### Prompt A:
Rewrite the recipe's paragraph that begins "The pasta is enhanced by" as a short bulleted list that keeps its main facts.
### Prompt B:
Based on the recipe, is each statement true? Answer yes or no and quote the words that decide it.
(i) The pasta calls for 125 grams of tagliatelle.
(ii) The pangrattato uses dried rosemary.
(iii) Bacon can replace the prosciutto.
### Prompt C:
Update the recipe by writing out everything from "This is one" down to "and it's fine.", with "Singapore" changed to "Malaysia".
(Excerpt begins)
Tagliatelle with Leeks and Prosciutto, topped with Pangrattato

This is one of my family's favourite pasta dishes. It's actually adapted from Jamie Oliver's recipe.

The pasta is enhanced by a topping of pangrattato, etymology of which is from pane (bread) and grattato (grated). I read somewhere that this was the poor Italian man's substitute for parmesan cheese, which was a more expensive commodity. Pangrattato is made from dried mushroom, breadcrumbs, rosemary and garlic.  In Jamie's recipe, he uses dried porcini mushrooms, but since that is very expensive here in Singapore, I just use dried shitake mushrooms and it's fine.


The dish doesn't use as much pasta as other pasta dishes because half of it is made of leeks.



TAGLIATELLE WITH LEEKS & PROSCIUTTO, TOPPED WITH PANGRATTATO

Ingredients for the Pangrattato:
1 tablespoon oil
3 pieces dried shitake mushroom, ground
1/2 cup Japanese dried breadcrumbs
1 stem of fresh rosemary, chopped finely
3 cloves of garlic, minced
salt to taste

Ingredients for the Pasta:
125 grams tagliatelle noodles (I used a combination of plain and spinach flavoured; any will do)

1 bundle of leeks, chopped 1 cm"


1 head garlic, sliced
1 onion, chopped roughly
1 cup white wine
1 bundle of fresh thyme, removed from stems
1 chicken bouillon
1 tablespoon olive oil
Equivalent of 1 cup of Prosciutto ham (or bacon, if you want a cheaper alternative)

Procedure for Pangrattato:
1. Grind the dried mushroom. It's ok if it is not powder fine. Set aside.
(Excerpt ends)
(Given records begins)
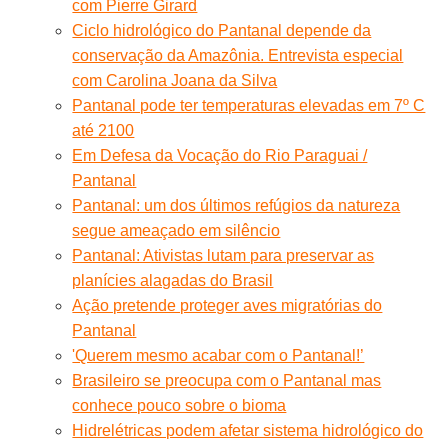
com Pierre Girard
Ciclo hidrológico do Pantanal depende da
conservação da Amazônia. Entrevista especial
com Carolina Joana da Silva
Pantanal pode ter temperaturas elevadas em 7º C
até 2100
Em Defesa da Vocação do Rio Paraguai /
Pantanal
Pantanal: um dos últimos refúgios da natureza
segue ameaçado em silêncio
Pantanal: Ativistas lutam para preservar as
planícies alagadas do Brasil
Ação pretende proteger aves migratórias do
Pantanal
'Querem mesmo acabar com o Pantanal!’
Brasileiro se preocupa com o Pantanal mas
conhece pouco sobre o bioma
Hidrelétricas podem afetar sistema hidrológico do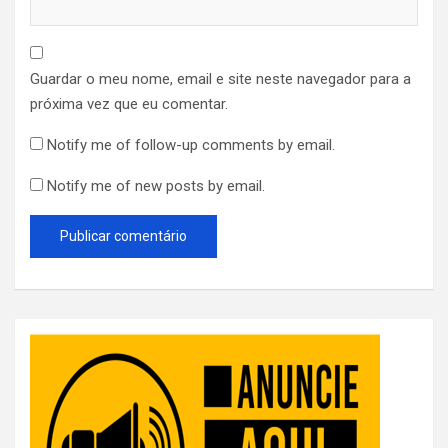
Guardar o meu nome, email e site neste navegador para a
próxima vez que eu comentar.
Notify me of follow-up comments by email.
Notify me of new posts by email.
(Given records ends)
(Given records begins)
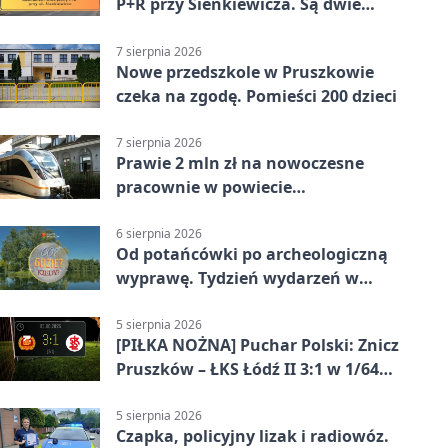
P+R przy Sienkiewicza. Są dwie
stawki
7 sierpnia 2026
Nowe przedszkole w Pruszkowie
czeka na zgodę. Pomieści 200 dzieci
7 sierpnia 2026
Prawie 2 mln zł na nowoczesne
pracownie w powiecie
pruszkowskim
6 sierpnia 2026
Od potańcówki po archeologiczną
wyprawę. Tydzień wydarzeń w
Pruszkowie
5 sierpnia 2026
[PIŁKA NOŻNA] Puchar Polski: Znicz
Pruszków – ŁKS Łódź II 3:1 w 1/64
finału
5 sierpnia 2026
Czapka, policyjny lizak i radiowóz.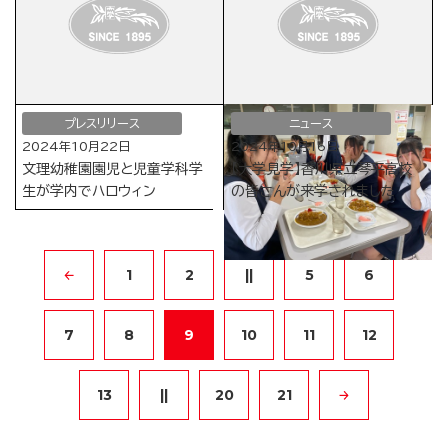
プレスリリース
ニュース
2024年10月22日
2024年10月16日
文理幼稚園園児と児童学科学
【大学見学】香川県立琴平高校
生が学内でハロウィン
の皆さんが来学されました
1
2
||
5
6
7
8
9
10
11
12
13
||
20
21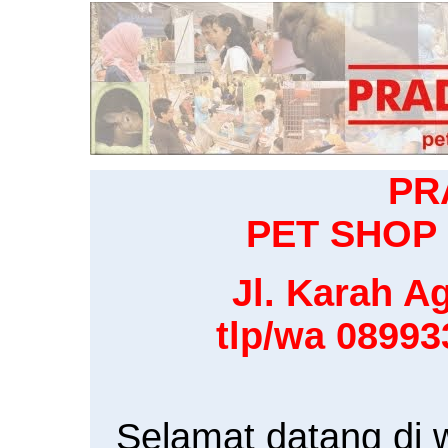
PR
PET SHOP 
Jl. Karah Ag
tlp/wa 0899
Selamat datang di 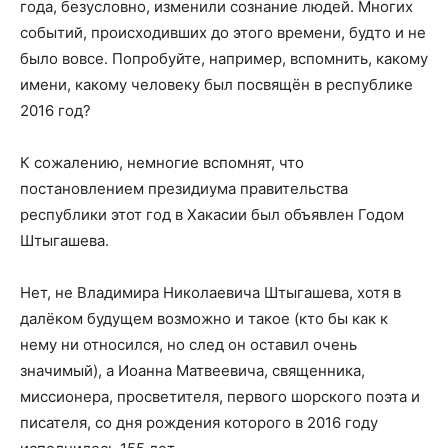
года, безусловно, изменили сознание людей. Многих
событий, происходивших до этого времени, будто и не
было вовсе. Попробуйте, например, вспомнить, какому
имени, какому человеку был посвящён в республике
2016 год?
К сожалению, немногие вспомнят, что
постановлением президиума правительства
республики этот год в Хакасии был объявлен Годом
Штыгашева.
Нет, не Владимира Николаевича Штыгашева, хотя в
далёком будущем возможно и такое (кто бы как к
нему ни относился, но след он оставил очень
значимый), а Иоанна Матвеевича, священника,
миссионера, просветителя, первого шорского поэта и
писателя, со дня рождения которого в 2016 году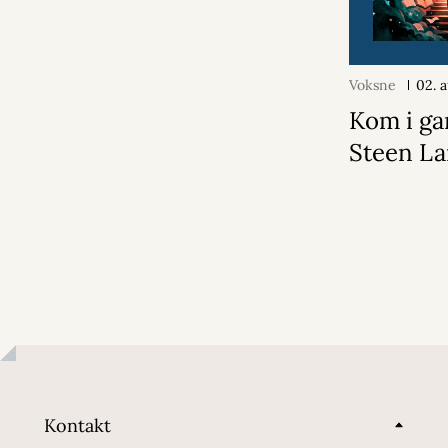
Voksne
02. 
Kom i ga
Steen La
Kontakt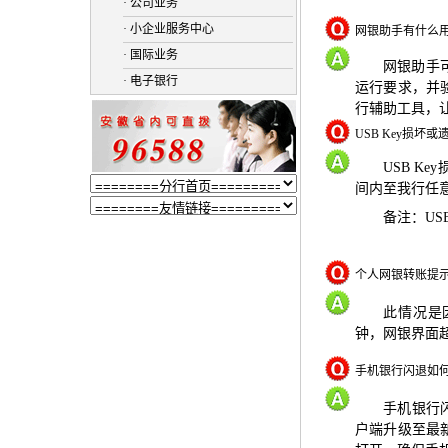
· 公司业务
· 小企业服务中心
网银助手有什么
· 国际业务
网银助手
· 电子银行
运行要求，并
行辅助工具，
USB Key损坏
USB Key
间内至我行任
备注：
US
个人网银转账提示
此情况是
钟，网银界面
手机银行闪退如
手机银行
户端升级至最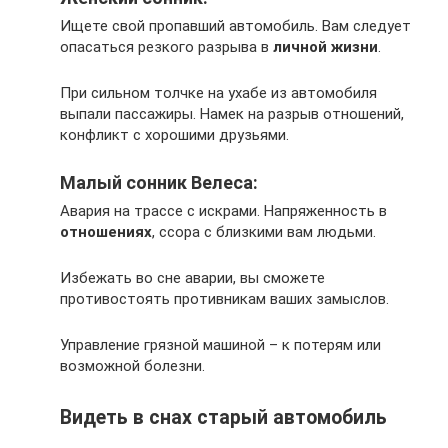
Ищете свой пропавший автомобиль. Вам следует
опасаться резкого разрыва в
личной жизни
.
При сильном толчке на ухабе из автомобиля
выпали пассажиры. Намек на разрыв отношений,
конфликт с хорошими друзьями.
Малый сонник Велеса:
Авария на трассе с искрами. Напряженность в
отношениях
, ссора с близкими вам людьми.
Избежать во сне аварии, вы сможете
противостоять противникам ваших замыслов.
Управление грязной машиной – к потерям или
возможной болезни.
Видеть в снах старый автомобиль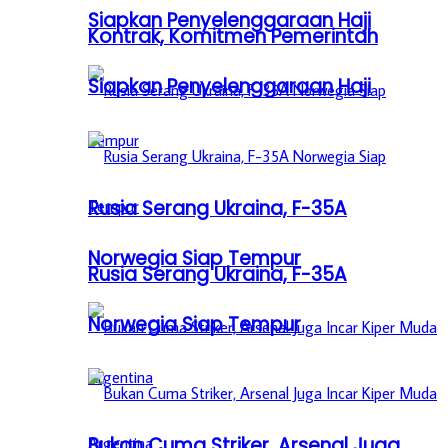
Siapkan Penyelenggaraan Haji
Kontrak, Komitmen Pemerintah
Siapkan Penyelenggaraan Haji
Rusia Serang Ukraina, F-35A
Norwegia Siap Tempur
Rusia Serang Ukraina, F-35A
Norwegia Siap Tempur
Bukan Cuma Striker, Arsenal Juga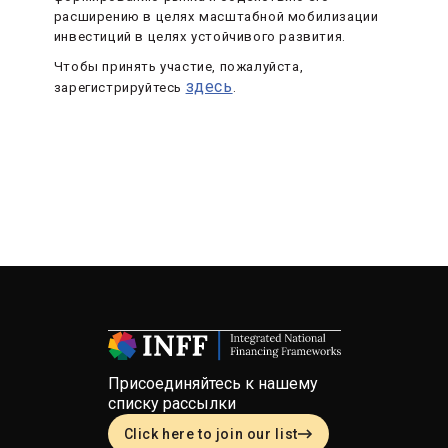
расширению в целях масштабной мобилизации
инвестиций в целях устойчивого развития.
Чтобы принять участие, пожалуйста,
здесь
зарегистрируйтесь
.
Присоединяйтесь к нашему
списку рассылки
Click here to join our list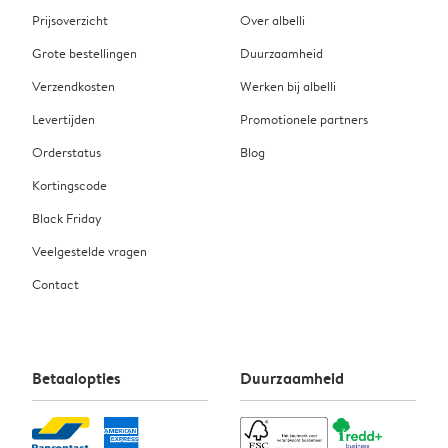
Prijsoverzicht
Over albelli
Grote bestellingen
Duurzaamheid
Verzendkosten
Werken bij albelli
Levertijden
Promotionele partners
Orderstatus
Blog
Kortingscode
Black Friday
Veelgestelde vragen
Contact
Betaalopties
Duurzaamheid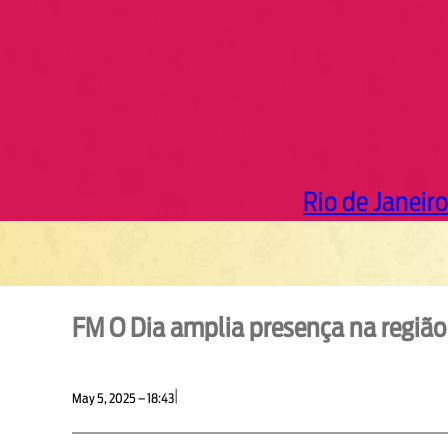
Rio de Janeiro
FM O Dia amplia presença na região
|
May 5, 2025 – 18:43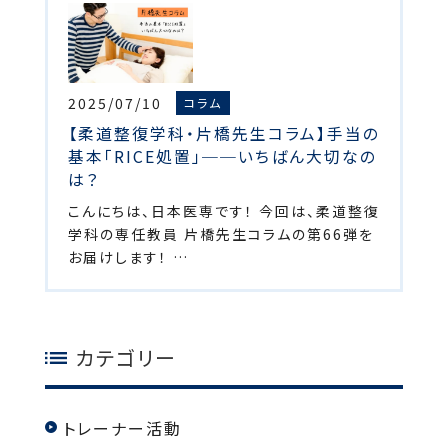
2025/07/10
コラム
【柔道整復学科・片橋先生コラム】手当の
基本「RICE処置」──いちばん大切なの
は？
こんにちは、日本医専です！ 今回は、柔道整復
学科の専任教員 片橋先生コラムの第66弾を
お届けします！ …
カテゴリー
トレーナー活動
(Given records ends)
### Exercise solution A:
- Pangrattato tops the pasta. Its name comes from pane (bread) and grattato (grated).
- It was reportedly a poor Italian's substitute for parmesan cheese, which cost more.
- It is made from dried mushroom, breadcrumbs, rosemary and garlic.
- Jamie's recipe uses dried porcini mushrooms. These are very expensive in Singapore, so dried shitake mushrooms are used instead, and they work fine.

### Exercise solution B:
(i) Yes: "125 grams tagliatelle noodles"
(ii) No: "1 stem of fresh rosemary, chopped finely"
(iii) Yes: "(or bacon, if you want a cheaper alternative)"

### Exercise solution C:
This is one of my family's favourite pasta dishes. It's actually adapted from Jamie Oliver's recipe.

The pasta is enhanced by a topping of pangrattato, etymology of which is from pane (bread) and grattato (grated). I read somewhere that this was the poor Italian man's substitute for parmesan cheese, which was a more expensive commodity. Pangrattato is made from dried mushroom, breadcrumbs, rosemary and garlic.  In Jamie's recipe, he uses dried porcini mushrooms, but since that is very expensive here in Malaysia, I just use dried shitake mushrooms and it's fine.